PASSAGE FOR REVIEW -

Cloud Tiering is a NetApp-managed service that uses FabricPool technology to automatically tier inactive (cold) data from your on-premises ONTAP clusters to object storage in the cloud. Connections to ONTAP take place from the NetApp Service Connector.
|At this time, Cloud Tiering can tier your inactive data to AWS S3 or Azure Blob storage. Support for additional object storage providers will be added later.|
The following image shows the relationship between each component:
At a high level, Cloud Tiering works like this:
You deploy a NetApp Service Connector.
If you want to tier cold data to S3, the Service Connector can be in an AWS VPC or on your premises.
If you want to tier cold data to Blob storage, the Service Connector must be in an Azure VNet.
The Service Connector communicates with ONTAP clusters to discover the amount of active and inactive data on the cluster.
You choose the volumes to tier and the tiering policy to apply to those volumes.
You choose the object storage provider that you want to use.
The Service Connector configures ONTAP to use that object storage provider.
The Service Connector configures data tiering on each volume that you selected.
ONTAP starts tiering inactive data to the object store, as soon as the data has reached the thresholds to be considered inactive (see Volume tiering policies).
NetApp Service Connector
The Service Connector is software that communicates with ONTAP clusters to discover the amount of active and inactive data on the cluster and to set up data tiering. Cloud Tiering prompts you to deploy the Service Connector when you discover your first ONTAP cluster. Connections to ONTAP take place from the Service Connector. A single Service Connector can discover multiple ONTAP clusters.

Dataset entries
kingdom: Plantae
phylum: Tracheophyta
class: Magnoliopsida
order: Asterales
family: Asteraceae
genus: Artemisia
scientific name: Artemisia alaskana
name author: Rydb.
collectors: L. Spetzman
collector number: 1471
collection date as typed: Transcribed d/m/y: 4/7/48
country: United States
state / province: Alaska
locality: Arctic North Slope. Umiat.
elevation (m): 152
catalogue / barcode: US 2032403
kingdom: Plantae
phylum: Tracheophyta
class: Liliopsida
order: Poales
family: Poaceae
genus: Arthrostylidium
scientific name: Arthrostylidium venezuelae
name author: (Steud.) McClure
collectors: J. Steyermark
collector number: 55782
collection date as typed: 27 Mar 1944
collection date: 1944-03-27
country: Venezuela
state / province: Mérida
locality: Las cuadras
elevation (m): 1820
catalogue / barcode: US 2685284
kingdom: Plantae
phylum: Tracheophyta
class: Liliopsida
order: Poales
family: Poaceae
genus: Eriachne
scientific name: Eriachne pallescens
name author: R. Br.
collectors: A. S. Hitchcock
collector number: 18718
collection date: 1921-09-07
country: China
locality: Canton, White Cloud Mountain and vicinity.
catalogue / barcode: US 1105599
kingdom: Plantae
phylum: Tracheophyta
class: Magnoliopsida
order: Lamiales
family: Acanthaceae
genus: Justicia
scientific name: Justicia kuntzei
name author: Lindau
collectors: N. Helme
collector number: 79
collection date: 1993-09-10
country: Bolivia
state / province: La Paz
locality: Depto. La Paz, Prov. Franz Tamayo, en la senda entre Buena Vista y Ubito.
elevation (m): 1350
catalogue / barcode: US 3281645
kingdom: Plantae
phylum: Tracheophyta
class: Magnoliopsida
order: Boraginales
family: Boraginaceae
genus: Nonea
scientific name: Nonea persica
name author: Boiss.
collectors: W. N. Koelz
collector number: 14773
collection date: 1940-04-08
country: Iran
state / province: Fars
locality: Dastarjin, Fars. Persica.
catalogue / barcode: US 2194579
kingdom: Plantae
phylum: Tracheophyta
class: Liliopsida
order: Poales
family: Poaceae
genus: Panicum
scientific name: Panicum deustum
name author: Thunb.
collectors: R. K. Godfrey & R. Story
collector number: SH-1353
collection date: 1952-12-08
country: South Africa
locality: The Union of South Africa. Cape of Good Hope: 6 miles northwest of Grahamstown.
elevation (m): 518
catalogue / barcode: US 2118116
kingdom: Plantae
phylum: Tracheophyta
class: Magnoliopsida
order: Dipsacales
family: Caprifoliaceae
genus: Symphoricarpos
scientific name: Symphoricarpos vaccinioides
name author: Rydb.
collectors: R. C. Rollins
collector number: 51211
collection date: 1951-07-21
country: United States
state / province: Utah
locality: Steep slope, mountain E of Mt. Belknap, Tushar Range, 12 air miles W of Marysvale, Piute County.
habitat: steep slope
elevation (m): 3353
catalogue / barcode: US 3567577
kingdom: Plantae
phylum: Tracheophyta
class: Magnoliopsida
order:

WHAT THIS EXERCISE ASKS -
A. Copy the Cloud Tiering overview word for word from "You choose the volumes" to "multiple ONTAP clusters.".
B. Using the Cloud Tiering overview, answer these questions:
(i) To which object storage can Cloud Tiering currently tier inactive data?
(ii) Where must the Service Connector be located to tier cold data to Blob storage?
(iii) At what point does Cloud Tiering prompt you to deploy the Service Connector?
These records are separate material and have no connection to the Cloud Tiering overview.

SOLUTIONS TO THE TASKS -
A.
You choose the volumes to tier and the tiering policy to apply to those volumes.
You choose the object storage provider that you want to use.
The Service Connector configures ONTAP to use that object storage provider.
The Service Connector configures data tiering on each volume that you selected.
ONTAP starts tiering inactive data to the object store, as soon as the data has reached the thresholds to be considered inactive (see Volume tiering policies).
NetApp Service Connector
The Service Connector is software that communicates with ONTAP clusters to discover the amount of active and inactive data on the cluster and to set up data tiering. Cloud Tiering prompts you to deploy the Service Connector when you discover your first ONTAP cluster. Connections to ONTAP take place from the Service Connector. A single Service Connector can discover multiple ONTAP clusters.

B.
(i) AWS S3 or Azure Blob storage.
(ii) In an Azure VNet.
(iii) When you discover your first ONTAP cluster.